» Exercise goal
Look for the string "select" in the listing. Copy each line that has it.

» Exercise material
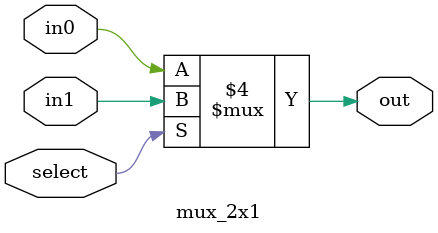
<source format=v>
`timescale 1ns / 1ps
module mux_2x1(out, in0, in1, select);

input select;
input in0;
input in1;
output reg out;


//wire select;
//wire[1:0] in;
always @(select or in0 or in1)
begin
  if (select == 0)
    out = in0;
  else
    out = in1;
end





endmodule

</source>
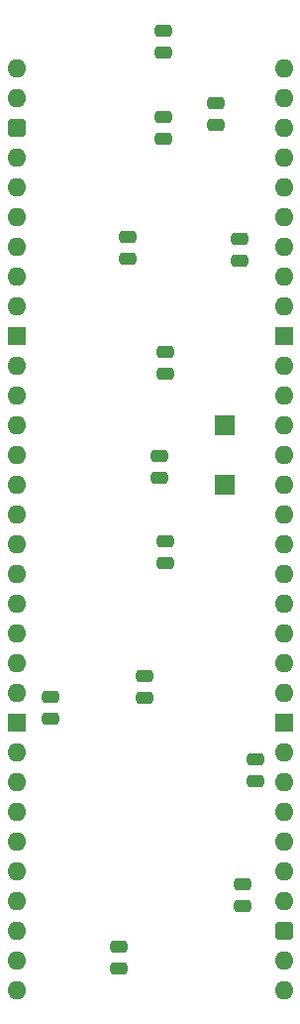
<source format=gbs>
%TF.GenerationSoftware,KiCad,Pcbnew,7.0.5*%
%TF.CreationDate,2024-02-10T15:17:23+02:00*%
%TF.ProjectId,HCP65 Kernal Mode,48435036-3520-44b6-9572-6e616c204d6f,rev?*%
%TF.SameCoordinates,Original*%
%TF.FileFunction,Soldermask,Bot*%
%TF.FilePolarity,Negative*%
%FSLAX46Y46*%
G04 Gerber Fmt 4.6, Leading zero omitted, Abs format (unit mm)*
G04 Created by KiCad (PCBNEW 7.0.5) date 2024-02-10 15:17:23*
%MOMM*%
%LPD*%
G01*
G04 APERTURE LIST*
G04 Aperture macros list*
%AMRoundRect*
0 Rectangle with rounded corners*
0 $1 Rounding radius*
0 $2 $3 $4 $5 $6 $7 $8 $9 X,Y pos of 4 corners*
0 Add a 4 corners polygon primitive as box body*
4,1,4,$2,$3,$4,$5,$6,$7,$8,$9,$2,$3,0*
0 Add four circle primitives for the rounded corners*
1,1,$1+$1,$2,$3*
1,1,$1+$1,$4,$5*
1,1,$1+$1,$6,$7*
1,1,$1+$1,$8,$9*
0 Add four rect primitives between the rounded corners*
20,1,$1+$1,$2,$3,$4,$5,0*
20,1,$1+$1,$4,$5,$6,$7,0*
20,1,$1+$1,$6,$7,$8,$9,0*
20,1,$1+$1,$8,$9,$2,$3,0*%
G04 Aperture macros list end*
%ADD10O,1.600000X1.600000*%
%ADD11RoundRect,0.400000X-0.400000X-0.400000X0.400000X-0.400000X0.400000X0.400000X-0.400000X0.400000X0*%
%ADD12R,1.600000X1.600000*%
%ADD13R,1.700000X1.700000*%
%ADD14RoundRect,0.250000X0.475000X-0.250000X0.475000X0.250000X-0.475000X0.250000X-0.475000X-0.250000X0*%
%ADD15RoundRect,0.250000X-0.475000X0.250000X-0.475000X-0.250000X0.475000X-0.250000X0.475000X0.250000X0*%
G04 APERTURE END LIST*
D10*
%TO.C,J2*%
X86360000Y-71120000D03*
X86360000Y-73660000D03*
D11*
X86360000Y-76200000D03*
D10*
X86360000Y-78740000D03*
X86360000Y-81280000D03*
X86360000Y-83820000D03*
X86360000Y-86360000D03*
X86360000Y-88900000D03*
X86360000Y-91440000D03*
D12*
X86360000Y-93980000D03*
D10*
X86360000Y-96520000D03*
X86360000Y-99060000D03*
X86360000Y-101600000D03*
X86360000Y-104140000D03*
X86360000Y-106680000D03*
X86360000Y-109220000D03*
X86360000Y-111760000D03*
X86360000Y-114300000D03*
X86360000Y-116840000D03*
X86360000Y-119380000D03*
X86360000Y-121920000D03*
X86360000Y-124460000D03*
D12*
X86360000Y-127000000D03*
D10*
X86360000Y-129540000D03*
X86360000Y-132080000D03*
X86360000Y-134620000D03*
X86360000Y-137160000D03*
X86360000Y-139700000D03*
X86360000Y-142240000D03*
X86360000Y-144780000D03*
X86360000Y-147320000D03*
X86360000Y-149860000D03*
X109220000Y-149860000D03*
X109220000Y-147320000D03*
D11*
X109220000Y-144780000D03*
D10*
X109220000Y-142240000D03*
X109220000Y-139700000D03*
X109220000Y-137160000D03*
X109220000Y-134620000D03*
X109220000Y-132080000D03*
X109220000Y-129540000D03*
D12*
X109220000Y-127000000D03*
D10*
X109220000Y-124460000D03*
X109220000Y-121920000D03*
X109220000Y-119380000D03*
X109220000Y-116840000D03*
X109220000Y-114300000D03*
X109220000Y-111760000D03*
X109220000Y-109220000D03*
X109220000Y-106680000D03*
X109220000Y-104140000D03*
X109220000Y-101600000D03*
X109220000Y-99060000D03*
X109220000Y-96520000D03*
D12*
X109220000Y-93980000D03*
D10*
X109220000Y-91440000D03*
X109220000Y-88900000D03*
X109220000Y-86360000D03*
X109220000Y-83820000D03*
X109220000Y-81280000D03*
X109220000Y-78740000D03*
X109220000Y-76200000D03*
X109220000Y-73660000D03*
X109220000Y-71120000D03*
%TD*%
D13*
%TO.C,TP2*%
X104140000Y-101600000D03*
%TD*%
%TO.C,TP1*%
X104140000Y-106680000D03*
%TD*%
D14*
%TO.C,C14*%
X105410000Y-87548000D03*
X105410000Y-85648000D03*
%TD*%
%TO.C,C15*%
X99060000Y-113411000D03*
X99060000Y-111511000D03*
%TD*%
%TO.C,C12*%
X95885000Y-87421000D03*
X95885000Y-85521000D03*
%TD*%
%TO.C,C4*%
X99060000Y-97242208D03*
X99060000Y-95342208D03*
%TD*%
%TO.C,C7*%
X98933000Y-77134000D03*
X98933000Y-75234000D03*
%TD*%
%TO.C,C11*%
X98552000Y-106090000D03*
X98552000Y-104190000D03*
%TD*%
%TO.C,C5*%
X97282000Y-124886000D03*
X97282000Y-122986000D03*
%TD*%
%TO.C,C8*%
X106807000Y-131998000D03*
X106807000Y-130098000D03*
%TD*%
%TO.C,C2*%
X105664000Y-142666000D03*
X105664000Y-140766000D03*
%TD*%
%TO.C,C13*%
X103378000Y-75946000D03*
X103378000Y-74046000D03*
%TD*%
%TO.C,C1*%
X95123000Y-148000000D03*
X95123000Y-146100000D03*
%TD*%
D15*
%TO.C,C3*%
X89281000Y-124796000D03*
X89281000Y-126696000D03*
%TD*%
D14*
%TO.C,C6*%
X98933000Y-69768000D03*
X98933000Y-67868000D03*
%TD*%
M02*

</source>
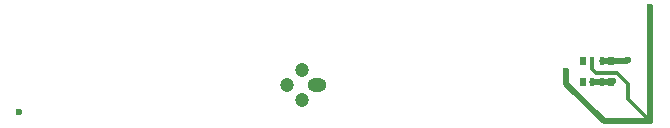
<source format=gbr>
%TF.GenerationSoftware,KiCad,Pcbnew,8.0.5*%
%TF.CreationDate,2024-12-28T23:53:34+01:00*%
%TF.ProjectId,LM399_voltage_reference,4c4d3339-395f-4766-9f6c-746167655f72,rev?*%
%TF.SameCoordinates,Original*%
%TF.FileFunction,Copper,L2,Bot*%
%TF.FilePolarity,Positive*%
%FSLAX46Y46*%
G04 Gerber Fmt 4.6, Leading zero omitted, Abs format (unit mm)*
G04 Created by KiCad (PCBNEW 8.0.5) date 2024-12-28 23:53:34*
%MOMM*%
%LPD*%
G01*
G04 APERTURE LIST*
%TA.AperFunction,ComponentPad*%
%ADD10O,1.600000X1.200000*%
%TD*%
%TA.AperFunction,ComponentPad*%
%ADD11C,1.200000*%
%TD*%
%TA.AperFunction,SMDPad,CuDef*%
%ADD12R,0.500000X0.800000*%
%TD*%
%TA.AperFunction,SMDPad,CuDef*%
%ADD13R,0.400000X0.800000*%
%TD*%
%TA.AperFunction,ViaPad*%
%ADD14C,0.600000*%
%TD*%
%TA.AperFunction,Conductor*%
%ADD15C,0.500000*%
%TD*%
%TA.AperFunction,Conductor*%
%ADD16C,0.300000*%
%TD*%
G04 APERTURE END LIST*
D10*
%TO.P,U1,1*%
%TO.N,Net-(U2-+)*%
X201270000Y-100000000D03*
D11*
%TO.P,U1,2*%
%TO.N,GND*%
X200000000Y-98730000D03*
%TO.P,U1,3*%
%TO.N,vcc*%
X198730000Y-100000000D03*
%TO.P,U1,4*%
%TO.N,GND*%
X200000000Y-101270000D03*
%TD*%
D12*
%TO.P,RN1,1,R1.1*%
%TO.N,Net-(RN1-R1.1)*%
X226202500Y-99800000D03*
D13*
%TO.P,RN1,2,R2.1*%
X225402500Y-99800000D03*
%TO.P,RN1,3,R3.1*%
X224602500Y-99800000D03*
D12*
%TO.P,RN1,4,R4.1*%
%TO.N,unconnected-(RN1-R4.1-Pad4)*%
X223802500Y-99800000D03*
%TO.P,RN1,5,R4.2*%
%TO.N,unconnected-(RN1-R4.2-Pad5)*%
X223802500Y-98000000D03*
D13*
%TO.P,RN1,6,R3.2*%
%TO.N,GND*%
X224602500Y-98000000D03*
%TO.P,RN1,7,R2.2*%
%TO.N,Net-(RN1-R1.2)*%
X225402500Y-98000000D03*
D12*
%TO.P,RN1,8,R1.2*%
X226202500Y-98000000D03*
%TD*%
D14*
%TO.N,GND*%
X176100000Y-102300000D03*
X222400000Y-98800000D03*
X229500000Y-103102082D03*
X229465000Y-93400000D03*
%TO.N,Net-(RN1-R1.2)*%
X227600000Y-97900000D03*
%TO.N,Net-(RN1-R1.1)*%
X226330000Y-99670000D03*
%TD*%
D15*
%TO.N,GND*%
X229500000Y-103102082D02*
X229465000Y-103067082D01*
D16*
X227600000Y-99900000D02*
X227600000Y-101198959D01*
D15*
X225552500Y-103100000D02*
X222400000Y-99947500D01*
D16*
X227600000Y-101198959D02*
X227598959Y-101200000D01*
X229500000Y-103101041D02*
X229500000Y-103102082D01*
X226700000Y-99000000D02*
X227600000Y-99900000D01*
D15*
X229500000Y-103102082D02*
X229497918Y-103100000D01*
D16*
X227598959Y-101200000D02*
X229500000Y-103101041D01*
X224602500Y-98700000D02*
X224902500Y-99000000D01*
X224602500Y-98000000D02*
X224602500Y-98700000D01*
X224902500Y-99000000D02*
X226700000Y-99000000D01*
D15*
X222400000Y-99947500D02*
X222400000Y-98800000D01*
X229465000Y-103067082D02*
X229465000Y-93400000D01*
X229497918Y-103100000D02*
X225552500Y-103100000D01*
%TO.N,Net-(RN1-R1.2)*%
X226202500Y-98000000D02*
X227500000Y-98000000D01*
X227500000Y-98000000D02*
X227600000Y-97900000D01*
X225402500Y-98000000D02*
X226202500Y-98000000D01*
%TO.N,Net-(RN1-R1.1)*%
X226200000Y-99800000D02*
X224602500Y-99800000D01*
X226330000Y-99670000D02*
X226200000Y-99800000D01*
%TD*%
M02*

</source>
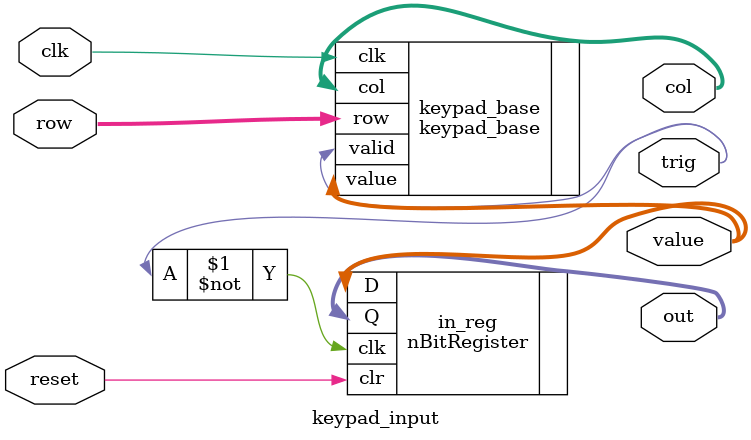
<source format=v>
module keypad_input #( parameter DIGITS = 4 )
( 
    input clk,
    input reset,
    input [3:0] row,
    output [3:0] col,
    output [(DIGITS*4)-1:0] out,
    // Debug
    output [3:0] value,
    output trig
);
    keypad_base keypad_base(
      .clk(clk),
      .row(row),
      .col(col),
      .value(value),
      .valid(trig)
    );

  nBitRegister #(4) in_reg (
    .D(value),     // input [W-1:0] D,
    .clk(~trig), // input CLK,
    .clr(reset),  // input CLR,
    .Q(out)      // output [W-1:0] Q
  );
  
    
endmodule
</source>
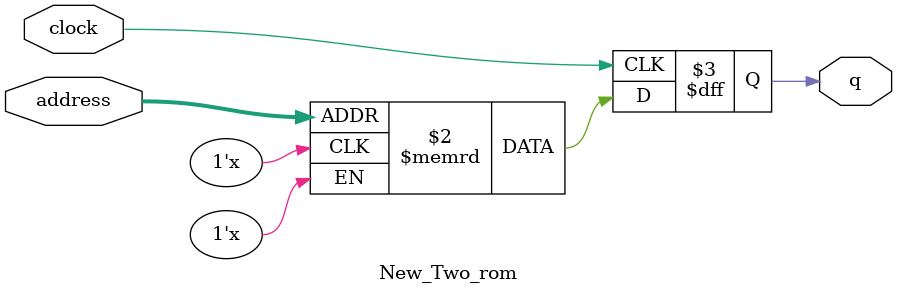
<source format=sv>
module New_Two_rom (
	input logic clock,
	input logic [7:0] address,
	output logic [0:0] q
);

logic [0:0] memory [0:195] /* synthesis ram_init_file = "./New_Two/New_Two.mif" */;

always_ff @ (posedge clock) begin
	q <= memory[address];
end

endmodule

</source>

» Solution for this task
module mux_2x1(out, in0, in1, select);
input select;
//wire select;
always @(select or in0 or in1)
  if (select == 0)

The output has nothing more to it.